I've noticed that, while the ggml-gpt4all-l13b-snoozy model works, it is very slow almost to the point of being unusable for anything other than testing and there's not yet an option to use GPUs. That why I switched over to testing the ggml-mpt-7b-* models. They are much faster and can be used commercially. I'm hoping someone will release the story-teller model. That one is a beast.

kuvaus commented 1 year ago

The ggml developers were indeed fast.
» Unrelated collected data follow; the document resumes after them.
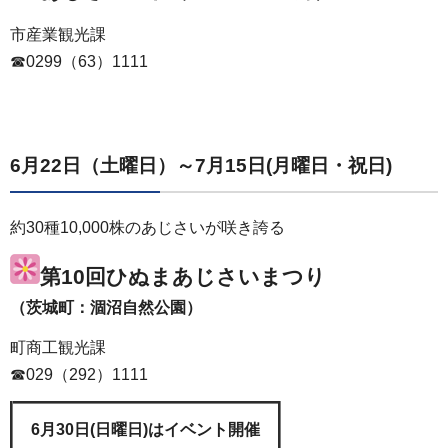
市産業観光課
☎0299（63）1111
6月22日（土曜日）～7月15日(月曜日・祝日)
約30種10,000株のあじさいが咲き誇る
第10回ひぬまあじさいまつり
（茨城町：涸沼自然公園）
町商工観光課
☎029（292）1111
6月30日(日曜日)はイベント開催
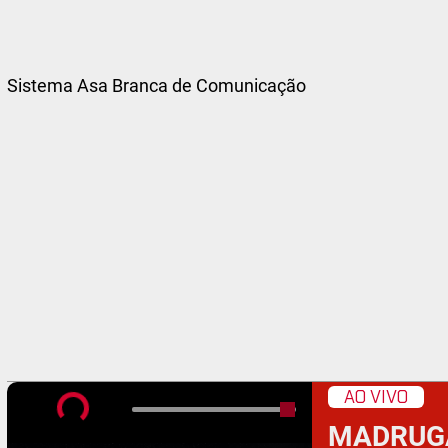
Sistema Asa Branca de Comunicação
AO VIVO
MADRUG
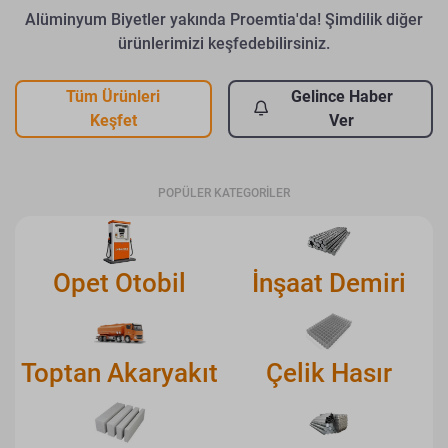
Alüminyum Biyetler yakında Proemtia'da! Şimdilik diğer
ürünlerimizi keşfedebilirsiniz.
Tüm Ürünleri
Gelince Haber
Keşfet
Ver
POPÜLER KATEGORİLER
Opet Otobil
İnşaat Demiri
Toptan Akaryakıt
Çelik Hasır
There is already a temporary solution:

    if (mem_per_token > 0 && mem_per_token * N > 0.9*buf_size) {
        const size_t buf_size_new = 1.1 * (mem_per_token * N); // add 10% to account for ggml object overhead

This only works when --batch_size 1.

v0.1.9 now includes that fix so it should work for MPT when --batch_size 1.

Will update more when there will be a permanent solution for all batch sizes but this was so important to get working that I wanted to release v.0.1.9 as soon as it did not always crash.

kuvaus commented 1 year ago

I heard that the snoozy name was because it was so slow. :) And yeah. The MPT models are indeed awesome! Really fast because of only 7B parameters and seem to be really accurate too.

kuvaus commented 1 year ago

v0.2.0 comes with big changes:

Also updates during past few versions:

Big thanks to everyone so far! You have been hugely helpful. :)

chuckbeasley commented 1 year ago

Awesome! Thank you for your hard work.

chuckbeasley commented 1 year ago

With v0.2, does batch_size still need to be set to 1?

kuvaus commented 1 year ago

Nope. It should now work with any batch_size. :)

chuckbeasley commented 1 year ago

Cool. I'm going to go ahead and close this issue.